Ryen Russillo discussed what he thinks is the worst kept secret in the NBA – a trade demand from Phoenix Suns star Devin Booker.
Booker has played in the NBA for 5 seasons since being drafted. The shooting guard has matured a lot over the years on a lot of fronts. From a defensive sieve, he’s become an offensive juggernaut. He’s the youngest player ever to score 70 points in an NBA game.
The 6’5″ guard has been the lone bright spot over the past decade for Suns fans. Having failed to make the playoffs for 10 straight years, including 5 when Booker has been on board, they have had some tough times.
New York Knicks in play for Devin Booker trade, per Ryen Russillo on Bill Simmons podcast
Knick president of basketball operations Leon Rose was the agent for Devin Booker earlier on.
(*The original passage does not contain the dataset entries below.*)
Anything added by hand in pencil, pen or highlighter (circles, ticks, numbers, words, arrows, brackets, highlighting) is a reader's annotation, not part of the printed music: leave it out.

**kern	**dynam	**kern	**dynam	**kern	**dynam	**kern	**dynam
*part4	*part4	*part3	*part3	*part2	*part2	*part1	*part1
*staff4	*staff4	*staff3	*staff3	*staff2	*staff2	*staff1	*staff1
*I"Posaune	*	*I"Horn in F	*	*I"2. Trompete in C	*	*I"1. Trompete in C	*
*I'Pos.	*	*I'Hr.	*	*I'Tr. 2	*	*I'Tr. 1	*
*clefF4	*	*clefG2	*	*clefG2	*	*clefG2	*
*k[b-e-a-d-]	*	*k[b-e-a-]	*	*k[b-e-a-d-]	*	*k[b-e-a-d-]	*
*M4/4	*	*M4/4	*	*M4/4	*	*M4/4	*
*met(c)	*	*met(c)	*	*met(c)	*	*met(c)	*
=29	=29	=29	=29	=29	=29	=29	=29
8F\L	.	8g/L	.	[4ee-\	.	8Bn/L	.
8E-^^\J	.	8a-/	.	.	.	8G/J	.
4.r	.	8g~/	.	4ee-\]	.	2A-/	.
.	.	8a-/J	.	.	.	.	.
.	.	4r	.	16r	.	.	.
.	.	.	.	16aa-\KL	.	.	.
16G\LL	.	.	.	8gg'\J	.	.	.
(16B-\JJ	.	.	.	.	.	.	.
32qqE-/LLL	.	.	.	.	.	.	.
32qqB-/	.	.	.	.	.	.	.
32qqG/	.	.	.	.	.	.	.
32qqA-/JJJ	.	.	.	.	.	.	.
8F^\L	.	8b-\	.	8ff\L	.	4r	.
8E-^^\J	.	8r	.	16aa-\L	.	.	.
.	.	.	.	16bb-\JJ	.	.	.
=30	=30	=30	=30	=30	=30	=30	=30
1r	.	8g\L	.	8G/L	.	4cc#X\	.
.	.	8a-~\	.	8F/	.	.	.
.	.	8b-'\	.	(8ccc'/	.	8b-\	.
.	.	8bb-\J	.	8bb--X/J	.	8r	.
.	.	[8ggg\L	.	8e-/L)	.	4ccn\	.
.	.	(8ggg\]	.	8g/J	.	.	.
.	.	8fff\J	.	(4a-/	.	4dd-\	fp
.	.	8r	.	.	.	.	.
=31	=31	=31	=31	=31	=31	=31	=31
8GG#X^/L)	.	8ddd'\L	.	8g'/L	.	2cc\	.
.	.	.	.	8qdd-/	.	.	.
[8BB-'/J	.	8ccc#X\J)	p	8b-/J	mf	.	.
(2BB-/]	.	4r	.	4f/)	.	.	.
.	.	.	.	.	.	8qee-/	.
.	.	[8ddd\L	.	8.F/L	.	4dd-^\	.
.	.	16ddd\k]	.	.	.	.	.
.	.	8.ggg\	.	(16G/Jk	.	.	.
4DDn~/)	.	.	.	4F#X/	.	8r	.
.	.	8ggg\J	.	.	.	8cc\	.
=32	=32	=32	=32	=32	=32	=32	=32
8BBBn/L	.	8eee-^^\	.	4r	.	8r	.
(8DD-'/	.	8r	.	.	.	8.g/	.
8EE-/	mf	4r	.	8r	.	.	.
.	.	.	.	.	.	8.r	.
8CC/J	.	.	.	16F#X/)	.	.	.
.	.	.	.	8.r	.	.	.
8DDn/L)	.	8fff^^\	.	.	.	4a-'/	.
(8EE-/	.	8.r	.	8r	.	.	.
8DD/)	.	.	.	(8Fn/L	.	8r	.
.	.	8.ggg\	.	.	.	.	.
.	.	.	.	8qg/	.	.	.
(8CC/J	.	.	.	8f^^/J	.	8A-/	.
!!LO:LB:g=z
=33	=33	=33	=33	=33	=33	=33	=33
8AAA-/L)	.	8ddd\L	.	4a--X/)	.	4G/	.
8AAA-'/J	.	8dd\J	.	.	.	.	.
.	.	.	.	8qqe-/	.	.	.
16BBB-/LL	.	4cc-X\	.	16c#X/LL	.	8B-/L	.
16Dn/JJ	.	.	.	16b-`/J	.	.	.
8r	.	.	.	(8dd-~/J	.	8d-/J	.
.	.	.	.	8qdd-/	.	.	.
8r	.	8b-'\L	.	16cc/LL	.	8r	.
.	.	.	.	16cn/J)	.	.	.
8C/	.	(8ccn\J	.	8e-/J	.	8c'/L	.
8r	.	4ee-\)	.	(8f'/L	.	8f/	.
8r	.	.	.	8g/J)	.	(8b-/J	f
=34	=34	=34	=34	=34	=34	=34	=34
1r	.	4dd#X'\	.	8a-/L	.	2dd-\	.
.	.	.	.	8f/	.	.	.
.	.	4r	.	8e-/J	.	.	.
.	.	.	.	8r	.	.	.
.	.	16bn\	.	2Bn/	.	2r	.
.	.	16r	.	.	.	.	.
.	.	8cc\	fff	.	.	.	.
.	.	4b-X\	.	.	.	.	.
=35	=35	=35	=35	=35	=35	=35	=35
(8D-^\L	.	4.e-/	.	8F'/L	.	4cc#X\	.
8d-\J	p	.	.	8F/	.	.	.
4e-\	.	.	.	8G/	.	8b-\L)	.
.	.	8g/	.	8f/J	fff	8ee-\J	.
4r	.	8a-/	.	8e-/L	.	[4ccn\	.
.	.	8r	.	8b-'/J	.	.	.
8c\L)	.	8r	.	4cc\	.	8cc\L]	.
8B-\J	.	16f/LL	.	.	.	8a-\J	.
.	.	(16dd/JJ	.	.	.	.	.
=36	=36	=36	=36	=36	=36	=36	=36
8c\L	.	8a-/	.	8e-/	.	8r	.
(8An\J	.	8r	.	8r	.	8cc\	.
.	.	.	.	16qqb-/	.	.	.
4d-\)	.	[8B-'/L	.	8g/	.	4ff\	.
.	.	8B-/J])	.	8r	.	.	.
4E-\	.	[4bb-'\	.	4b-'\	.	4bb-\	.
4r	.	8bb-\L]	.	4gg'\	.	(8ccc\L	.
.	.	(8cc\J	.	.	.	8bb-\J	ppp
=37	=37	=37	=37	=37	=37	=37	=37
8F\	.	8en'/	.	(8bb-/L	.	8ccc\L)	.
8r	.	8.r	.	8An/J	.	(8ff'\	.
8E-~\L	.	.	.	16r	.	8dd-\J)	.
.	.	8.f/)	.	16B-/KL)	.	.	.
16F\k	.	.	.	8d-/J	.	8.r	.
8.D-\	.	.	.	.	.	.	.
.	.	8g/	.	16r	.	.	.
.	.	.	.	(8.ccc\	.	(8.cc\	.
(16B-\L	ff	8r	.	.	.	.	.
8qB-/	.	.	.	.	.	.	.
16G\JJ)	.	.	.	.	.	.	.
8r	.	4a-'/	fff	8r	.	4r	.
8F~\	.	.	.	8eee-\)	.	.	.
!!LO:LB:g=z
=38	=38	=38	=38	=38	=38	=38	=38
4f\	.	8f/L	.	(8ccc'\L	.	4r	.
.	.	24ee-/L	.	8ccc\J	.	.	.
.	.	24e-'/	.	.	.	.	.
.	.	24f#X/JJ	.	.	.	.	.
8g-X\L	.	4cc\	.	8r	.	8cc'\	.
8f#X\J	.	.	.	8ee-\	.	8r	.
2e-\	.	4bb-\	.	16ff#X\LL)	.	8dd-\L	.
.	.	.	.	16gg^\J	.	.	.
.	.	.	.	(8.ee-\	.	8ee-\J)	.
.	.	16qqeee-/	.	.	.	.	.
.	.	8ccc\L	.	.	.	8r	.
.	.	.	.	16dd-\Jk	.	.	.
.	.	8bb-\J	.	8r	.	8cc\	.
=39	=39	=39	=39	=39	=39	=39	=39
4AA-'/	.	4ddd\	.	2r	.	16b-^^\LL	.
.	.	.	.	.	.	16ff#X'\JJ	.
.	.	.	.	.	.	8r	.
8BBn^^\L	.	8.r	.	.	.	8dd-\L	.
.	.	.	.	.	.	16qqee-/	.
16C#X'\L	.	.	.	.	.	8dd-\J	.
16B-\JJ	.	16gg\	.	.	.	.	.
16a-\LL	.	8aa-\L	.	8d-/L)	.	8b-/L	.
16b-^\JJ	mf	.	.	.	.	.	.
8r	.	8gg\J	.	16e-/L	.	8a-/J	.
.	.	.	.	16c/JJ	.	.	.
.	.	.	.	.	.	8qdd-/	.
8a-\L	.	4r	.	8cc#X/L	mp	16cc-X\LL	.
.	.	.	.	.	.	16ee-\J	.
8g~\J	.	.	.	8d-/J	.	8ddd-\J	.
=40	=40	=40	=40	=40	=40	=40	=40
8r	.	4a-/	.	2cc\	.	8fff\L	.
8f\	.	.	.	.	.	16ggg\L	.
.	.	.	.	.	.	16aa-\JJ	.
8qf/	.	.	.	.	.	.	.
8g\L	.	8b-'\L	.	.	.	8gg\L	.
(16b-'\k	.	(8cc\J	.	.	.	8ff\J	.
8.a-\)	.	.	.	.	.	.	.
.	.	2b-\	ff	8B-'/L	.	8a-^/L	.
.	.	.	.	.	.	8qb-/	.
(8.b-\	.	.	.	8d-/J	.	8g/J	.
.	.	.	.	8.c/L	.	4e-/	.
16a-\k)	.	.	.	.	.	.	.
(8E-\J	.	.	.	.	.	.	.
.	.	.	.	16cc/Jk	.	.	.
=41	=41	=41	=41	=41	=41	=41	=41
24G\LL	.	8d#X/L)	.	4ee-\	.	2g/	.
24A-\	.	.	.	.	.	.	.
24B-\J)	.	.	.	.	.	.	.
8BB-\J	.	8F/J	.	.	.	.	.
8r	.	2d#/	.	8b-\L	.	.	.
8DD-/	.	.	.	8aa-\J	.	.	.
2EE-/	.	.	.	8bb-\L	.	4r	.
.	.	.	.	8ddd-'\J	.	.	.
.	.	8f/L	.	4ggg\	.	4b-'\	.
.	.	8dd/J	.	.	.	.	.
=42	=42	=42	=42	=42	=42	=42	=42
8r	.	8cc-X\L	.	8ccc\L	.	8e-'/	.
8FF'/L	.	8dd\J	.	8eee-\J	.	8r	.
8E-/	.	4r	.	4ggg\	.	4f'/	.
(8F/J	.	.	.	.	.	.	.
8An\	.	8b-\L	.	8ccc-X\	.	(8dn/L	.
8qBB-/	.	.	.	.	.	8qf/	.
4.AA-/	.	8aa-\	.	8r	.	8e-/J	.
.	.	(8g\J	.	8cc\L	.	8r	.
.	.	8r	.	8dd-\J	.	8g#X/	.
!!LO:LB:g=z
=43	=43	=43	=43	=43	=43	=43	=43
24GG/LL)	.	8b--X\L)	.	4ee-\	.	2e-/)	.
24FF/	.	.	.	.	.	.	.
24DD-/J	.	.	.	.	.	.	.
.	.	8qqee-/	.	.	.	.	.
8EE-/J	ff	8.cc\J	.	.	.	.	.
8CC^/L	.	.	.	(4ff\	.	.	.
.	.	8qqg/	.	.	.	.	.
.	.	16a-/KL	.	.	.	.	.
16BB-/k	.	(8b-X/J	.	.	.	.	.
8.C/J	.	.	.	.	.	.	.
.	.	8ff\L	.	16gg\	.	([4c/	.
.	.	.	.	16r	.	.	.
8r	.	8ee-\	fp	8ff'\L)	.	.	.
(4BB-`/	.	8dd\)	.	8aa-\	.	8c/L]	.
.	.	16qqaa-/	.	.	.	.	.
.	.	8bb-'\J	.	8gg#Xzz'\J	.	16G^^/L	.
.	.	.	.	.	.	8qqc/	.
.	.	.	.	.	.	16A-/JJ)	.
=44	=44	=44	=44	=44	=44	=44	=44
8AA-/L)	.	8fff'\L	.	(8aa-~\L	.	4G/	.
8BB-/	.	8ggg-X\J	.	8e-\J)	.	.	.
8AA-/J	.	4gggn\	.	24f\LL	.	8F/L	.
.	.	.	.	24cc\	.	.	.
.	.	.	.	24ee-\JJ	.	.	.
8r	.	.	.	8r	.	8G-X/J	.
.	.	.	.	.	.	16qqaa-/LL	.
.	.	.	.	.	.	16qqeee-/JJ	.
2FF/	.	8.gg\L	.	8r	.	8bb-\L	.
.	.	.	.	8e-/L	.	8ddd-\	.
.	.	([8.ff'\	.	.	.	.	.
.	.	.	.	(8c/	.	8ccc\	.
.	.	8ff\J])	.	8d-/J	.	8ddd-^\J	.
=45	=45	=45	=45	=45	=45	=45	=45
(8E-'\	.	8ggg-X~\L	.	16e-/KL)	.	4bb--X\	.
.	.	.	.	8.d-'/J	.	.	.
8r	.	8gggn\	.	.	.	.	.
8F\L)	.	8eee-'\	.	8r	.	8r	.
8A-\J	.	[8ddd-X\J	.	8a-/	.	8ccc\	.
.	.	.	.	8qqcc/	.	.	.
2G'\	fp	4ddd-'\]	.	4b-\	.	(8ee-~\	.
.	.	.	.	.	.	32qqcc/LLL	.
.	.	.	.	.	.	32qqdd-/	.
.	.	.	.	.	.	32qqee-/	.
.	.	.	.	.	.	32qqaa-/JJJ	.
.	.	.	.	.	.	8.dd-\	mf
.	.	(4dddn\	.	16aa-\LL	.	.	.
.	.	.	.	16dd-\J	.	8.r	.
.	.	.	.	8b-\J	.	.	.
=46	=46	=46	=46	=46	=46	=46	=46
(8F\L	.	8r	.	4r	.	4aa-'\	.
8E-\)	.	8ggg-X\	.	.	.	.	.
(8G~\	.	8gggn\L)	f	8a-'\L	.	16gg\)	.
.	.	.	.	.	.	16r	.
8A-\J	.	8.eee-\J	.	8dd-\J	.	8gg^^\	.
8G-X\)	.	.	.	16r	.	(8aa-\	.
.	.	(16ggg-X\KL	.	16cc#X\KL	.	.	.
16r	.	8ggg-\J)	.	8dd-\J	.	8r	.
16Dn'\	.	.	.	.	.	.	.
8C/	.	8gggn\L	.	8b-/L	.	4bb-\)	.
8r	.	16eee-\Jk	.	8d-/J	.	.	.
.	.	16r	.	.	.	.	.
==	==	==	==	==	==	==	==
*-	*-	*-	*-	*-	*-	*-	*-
This bond between the two may prove pivotal in helping the Knicks secure a trade for the newly turned 24-year-old. Per Russillo:
“Since Leon Rose was hired as president, the player to watch out for most is Suns combo guard Devin Booker, according to league sources. If Rose hires Tom Thibodeau, (Karl-Anthony) Towns—a former Rose client—no longer makes sense because of their history.”
“Booker and Towns were Rose clients who played at Kentucky, which means Knicks adviser William Wesley is close to each. Rose has done well with Kentucky standouts because of Wesley.”
Devin Booker wanting out of Phoenix is the “worst kept secret”. It appears Booker is ready to move on. Per Ryen Russillo on the Bill Simmons Podcast. pic.twitter.com/wY5yFV9A85
— NBA Retweet (@RTNBA) November 4, 2020
While Booker may certainly have been fed up with the Suns’ losing record, they’re certainly in a much better rebuilding spot than the Knicks today. They went 8-0 in the NBA bubble, an encouraging sign for the team despite them not qualifying for the playoffs. Team morale should be sky high right now.
Given that the Suns might well have been in the thick of the playoff race but for injury to Ayton, Booker should be trying to run it back one more time in Arizona. He has a better chance of success in the Copper State than at Madison Square Garden.